_Aim of the exercise_.
Omitting all images, output the entries that follow exactly as written.

_Records provided_.
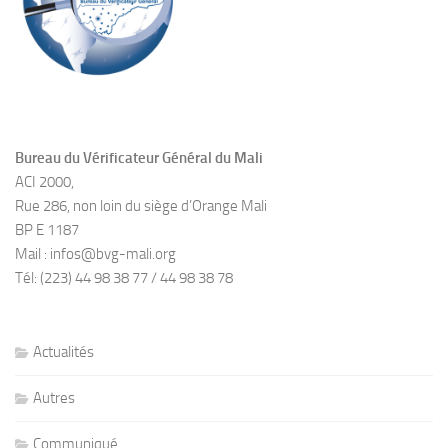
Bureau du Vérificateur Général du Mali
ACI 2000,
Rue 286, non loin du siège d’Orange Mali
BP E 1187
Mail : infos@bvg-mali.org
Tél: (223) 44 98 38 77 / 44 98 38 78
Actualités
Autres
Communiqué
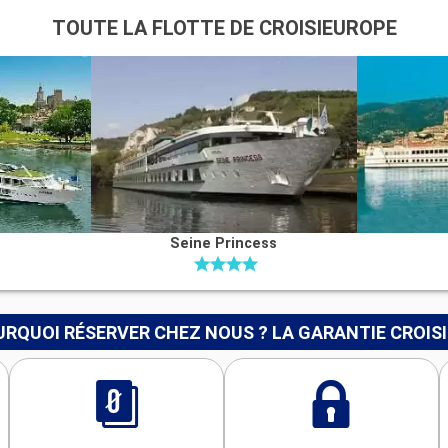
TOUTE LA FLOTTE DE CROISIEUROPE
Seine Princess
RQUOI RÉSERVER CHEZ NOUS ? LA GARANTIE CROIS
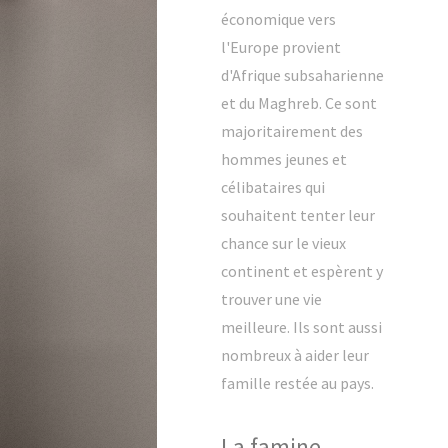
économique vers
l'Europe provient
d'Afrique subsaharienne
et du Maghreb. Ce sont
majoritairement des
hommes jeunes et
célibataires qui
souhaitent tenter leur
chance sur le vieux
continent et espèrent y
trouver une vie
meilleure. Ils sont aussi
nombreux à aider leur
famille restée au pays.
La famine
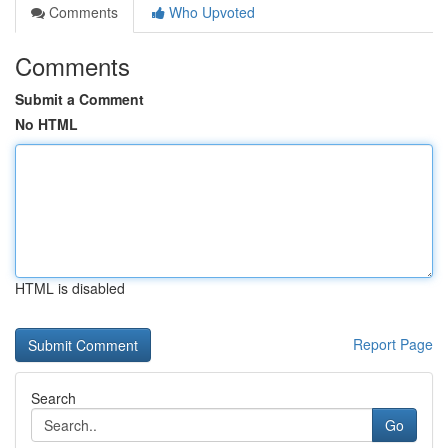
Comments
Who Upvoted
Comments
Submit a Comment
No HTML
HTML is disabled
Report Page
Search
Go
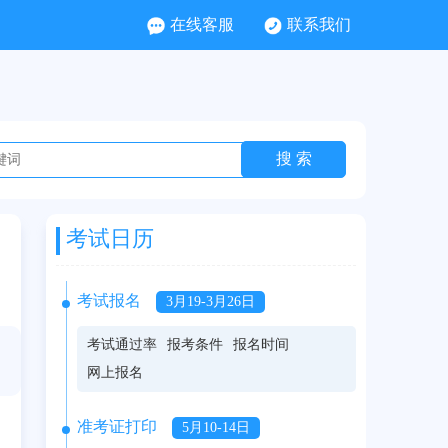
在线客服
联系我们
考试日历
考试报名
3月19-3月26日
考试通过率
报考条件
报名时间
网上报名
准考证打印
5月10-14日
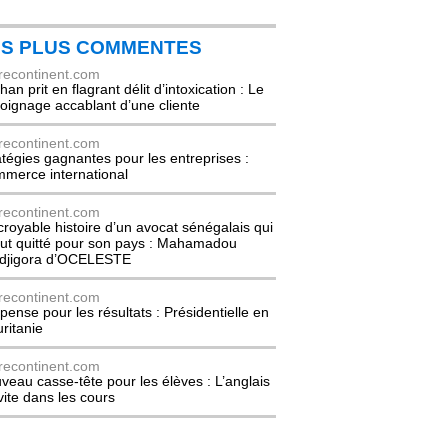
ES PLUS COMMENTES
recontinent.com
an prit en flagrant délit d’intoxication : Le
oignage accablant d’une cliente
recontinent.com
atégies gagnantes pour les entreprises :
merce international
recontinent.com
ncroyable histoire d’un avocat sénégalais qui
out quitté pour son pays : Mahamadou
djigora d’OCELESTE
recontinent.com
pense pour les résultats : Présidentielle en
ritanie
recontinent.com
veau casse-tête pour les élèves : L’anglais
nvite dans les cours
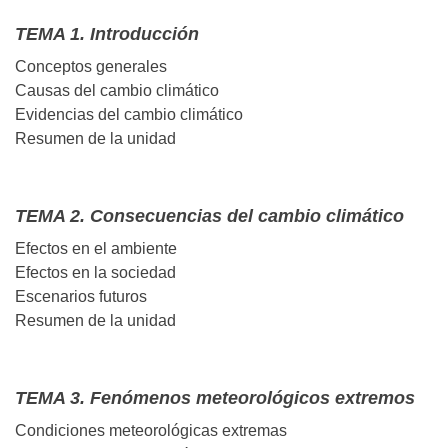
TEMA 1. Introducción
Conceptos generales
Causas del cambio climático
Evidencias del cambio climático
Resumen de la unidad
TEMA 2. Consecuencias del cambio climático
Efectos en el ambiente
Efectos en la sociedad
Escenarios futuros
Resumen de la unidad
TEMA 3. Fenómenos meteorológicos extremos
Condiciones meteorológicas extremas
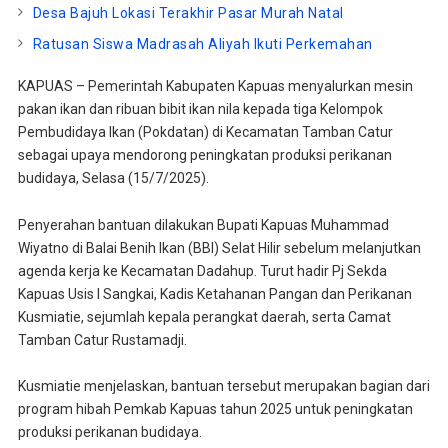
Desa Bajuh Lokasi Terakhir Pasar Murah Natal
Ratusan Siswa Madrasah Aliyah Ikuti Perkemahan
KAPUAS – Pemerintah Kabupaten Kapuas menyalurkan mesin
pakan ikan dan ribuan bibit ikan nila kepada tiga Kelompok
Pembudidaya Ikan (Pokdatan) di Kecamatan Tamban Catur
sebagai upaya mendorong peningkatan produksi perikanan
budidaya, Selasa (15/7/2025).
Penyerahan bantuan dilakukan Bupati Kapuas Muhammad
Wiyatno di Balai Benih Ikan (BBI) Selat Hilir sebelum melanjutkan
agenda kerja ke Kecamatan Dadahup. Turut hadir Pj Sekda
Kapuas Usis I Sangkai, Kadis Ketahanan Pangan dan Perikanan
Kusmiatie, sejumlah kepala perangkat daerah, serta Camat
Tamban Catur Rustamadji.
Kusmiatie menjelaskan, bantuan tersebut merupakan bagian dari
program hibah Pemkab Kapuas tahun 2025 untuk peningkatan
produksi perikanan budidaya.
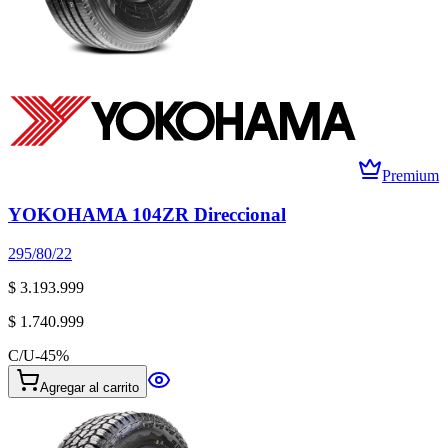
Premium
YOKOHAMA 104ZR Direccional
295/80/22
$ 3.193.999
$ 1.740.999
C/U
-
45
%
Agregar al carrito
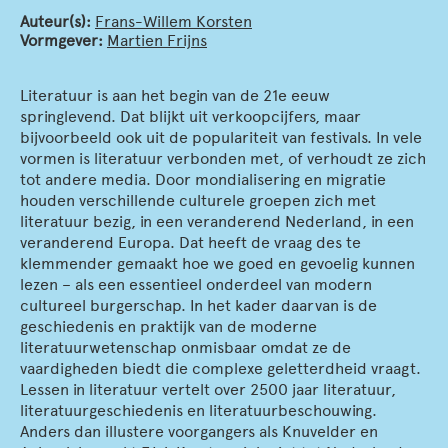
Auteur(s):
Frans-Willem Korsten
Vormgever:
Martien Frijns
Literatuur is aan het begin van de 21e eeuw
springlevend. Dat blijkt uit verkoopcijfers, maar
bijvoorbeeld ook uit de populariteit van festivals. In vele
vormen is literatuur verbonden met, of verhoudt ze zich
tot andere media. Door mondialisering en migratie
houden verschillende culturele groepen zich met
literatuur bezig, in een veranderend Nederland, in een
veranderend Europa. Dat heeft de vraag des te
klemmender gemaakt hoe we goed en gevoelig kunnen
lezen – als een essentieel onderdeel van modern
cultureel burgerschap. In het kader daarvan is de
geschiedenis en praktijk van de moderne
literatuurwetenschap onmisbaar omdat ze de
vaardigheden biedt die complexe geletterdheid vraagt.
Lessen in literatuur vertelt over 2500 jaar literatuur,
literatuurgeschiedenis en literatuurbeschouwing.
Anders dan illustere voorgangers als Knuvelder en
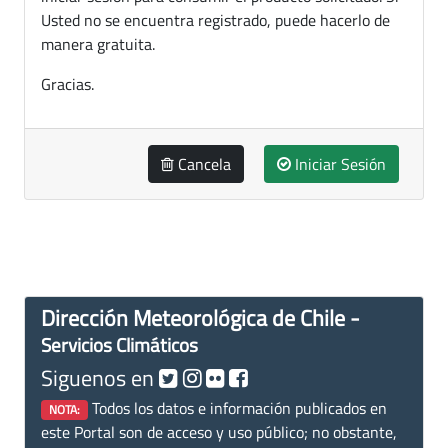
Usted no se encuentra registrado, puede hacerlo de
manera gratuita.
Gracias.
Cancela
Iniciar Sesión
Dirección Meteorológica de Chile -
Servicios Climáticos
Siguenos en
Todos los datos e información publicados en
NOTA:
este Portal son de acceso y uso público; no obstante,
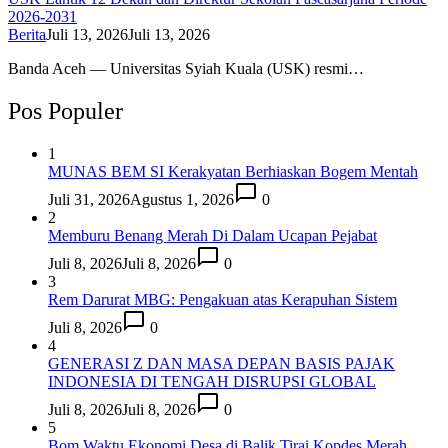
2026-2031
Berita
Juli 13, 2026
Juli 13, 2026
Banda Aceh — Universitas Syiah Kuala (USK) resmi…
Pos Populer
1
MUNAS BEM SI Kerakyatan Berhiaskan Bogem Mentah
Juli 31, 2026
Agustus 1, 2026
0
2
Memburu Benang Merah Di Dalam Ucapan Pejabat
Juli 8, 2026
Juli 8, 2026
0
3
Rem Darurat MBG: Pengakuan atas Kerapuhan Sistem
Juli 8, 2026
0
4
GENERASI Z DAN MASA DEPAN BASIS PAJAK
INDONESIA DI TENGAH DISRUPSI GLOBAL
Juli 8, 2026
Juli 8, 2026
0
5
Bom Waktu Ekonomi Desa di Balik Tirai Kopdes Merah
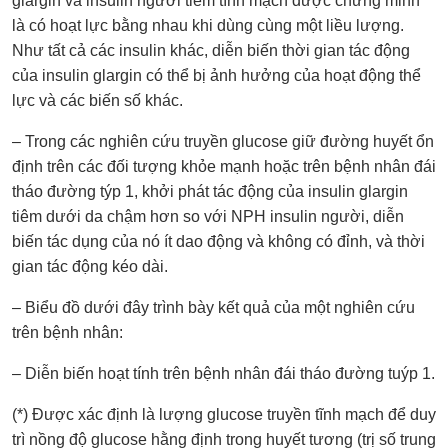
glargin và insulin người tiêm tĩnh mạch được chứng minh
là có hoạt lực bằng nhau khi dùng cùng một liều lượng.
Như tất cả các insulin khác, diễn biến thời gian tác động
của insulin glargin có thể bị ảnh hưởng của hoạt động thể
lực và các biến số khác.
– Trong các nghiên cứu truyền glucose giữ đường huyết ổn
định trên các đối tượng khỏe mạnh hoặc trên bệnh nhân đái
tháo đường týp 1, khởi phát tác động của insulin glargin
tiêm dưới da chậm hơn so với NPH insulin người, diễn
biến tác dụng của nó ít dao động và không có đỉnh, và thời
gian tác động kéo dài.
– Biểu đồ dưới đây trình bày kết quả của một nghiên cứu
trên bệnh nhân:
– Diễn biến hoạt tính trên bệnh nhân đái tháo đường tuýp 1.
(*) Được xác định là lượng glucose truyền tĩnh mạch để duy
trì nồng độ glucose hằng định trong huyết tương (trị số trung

_Final answer_.
Bureau du Vérificateur Général du Mali
ACI 2000,
Rue 286, non loin du siège d’Orange Mali
BP E 1187
Mail : infos@bvg-mali.org
Tél: (223) 44 98 38 77 / 44 98 38 78
Actualités
Autres
Communiqué
TOUTE LA FLOTTE DE CROISIEUROPE
Seine Princess
RQUOI RÉSERVER CHEZ NOUS ? LA GARANTIE CROIS
économique vers
l'Europe provient
d'Afrique subsaharienne
et du Maghreb. Ce sont
majoritairement des
hommes jeunes et
célibataires qui
souhaitent tenter leur
chance sur le vieux
continent et espèrent y
trouver une vie
meilleure. Ils sont aussi
nombreux à aider leur
famille restée au pays.
La famine
Comments
Who Upvoted
Comments
Submit a Comment
No HTML
HTML is disabled
Report Page
Search
Go
在线客服
联系我们
考试日历
考试报名
3月19-3月26日
考试通过率
报考条件
报名时间
网上报名
准考证打印
5月10-14日
ES PLUS COMMENTES
recontinent.com
an prit en flagrant délit d’intoxication : Le
oignage accablant d’une cliente
recontinent.com
atégies gagnantes pour les entreprises :
merce international
recontinent.com
ncroyable histoire d’un avocat sénégalais qui
out quitté pour son pays : Mahamadou
djigora d’OCELESTE
recontinent.com
pense pour les résultats : Présidentielle en
ritanie
recontinent.com
veau casse-tête pour les élèves : L’anglais
nvite dans les cours
TEMA 1. Introducción
Conceptos generales
Causas del cambio climático
Evidencias del cambio climático
Resumen de la unidad
TEMA 2. Consecuencias del cambio climático
Efectos en el ambiente
Efectos en la sociedad
Escenarios futuros
Resumen de la unidad
TEMA 3. Fenómenos meteorológicos extremos
Condiciones meteorológicas extremas
Desa Bajuh Lokasi Terakhir Pasar Murah Natal
Ratusan Siswa Madrasah Aliyah Ikuti Perkemahan
KAPUAS – Pemerintah Kabupaten Kapuas menyalurkan mesin
pakan ikan dan ribuan bibit ikan nila kepada tiga Kelompok
Pembudidaya Ikan (Pokdatan) di Kecamatan Tamban Catur
sebagai upaya mendorong peningkatan produksi perikanan
budidaya, Selasa (15/7/2025).
Penyerahan bantuan dilakukan Bupati Kapuas Muhammad
Wiyatno di Balai Benih Ikan (BBI) Selat Hilir sebelum melanjutkan
agenda kerja ke Kecamatan Dadahup. Turut hadir Pj Sekda
Kapuas Usis I Sangkai, Kadis Ketahanan Pangan dan Perikanan
Kusmiatie, sejumlah kepala perangkat daerah, serta Camat
Tamban Catur Rustamadji.
Kusmiatie menjelaskan, bantuan tersebut merupakan bagian dari
program hibah Pemkab Kapuas tahun 2025 untuk peningkatan
produksi perikanan budidaya.
Premium
YOKOHAMA 104ZR Direccional
295/80/22
$ 3.193.999
$ 1.740.999
C/U
-
45
%
Agregar al carrito
Auteur(s):
Frans-Willem Korsten
Vormgever:
Martien Frijns
Literatuur is aan het begin van de 21e eeuw
springlevend. Dat blijkt uit verkoopcijfers, maar
bijvoorbeeld ook uit de populariteit van festivals. In vele
vormen is literatuur verbonden met, of verhoudt ze zich
tot andere media. Door mondialisering en migratie
houden verschillende culturele groepen zich met
literatuur bezig, in een veranderend Nederland, in een
veranderend Europa. Dat heeft de vraag des te
klemmender gemaakt hoe we goed en gevoelig kunnen
lezen – als een essentieel onderdeel van modern
cultureel burgerschap. In het kader daarvan is de
geschiedenis en praktijk van de moderne
literatuurwetenschap onmisbaar omdat ze de
vaardigheden biedt die complexe geletterdheid vraagt.
Lessen in literatuur vertelt over 2500 jaar literatuur,
literatuurgeschiedenis en literatuurbeschouwing.
Anders dan illustere voorgangers als Knuvelder en
Usted no se encuentra registrado, puede hacerlo de
manera gratuita.
Gracias.
Cancela
Iniciar Sesión
Dirección Meteorológica de Chile -
Servicios Climáticos
Siguenos en
Todos los datos e información publicados en
NOTA:
este Portal son de acceso y uso público; no obstante,
2026-2031
Berita
Juli 13, 2026
Juli 13, 2026
Banda Aceh — Universitas Syiah Kuala (USK) resmi…
Pos Populer
1
MUNAS BEM SI Kerakyatan Berhiaskan Bogem Mentah
Juli 31, 2026
Agustus 1, 2026
0
2
Memburu Benang Merah Di Dalam Ucapan Pejabat
Juli 8, 2026
Juli 8, 2026
0
3
Rem Darurat MBG: Pengakuan atas Kerapuhan Sistem
Juli 8, 2026
0
4
GENERASI Z DAN MASA DEPAN BASIS PAJAK
INDONESIA DI TENGAH DISRUPSI GLOBAL
Juli 8, 2026
Juli 8, 2026
0
5
Bom Waktu Ekonomi Desa di Balik Tirai Kopdes Merah
glargin và insulin người tiêm tĩnh mạch được chứng minh
là có hoạt lực bằng nhau khi dùng cùng một liều lượng.
Như tất cả các insulin khác, diễn biến thời gian tác động
của insulin glargin có thể bị ảnh hưởng của hoạt động thể
lực và các biến số khác.
– Trong các nghiên cứu truyền glucose giữ đường huyết ổn
định trên các đối tượng khỏe mạnh hoặc trên bệnh nhân đái
tháo đường týp 1, khởi phát tác động của insulin glargin
tiêm dưới da chậm hơn so với NPH insulin người, diễn
biến tác dụng của nó ít dao động và không có đỉnh, và thời
gian tác động kéo dài.
– Biểu đồ dưới đây trình bày kết quả của một nghiên cứu
trên bệnh nhân:
– Diễn biến hoạt tính trên bệnh nhân đái tháo đường tuýp 1.
(*) Được xác định là lượng glucose truyền tĩnh mạch để duy
trì nồng độ glucose hằng định trong huyết tương (trị số trung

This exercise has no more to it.